No dia 11 de abril de 2026, um comboio militar israelense realizou uma incursão no sul da Síria, na região da bacia do Yarmouk, atravessando a linha de demarcação com o Golã ocupado. Segundo o portal Prensa Latina, mais de 15 veículos militares passaram pelo posto de Tel Abu al-Ghaithar e avançaram até a localidade de Jamla, na província de Deraa.
Durante a operação, as forças cercaram e revistaram casas na aldeia de Hamata, onde detiveram um homem de 57 anos, causando medo e inquietação entre os moradores locais.
Antes da entrada terrestre, as tropas israelenses dispararam artilharia contra as proximidades de Jamla, resultando em danos materiais a terras agrícolas da região.
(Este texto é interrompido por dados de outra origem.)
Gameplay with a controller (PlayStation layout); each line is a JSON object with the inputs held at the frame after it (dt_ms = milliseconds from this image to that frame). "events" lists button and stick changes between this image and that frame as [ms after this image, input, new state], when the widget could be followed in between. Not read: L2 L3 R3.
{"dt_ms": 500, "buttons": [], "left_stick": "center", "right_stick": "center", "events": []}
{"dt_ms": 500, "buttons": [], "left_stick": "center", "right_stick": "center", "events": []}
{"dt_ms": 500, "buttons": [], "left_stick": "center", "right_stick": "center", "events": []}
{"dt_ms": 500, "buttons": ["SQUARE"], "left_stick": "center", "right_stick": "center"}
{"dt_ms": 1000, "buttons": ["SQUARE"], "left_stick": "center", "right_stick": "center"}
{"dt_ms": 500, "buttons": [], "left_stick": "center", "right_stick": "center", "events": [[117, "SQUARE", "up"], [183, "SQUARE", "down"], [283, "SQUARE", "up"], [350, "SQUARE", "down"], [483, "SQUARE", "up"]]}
A bacia do Yarmouk, situada perto da linha de cessar-fogo estabelecida entre Israel e Síria, tem sofrido com ações militares frequentes.
Autoridades sírias denunciam essas operações como violações ao Acordo de Desengajamento de Forças, firmado entre os dois países em 1974, após a Guerra do Yom Kippur, que deveria garantir a separação de tropas na área.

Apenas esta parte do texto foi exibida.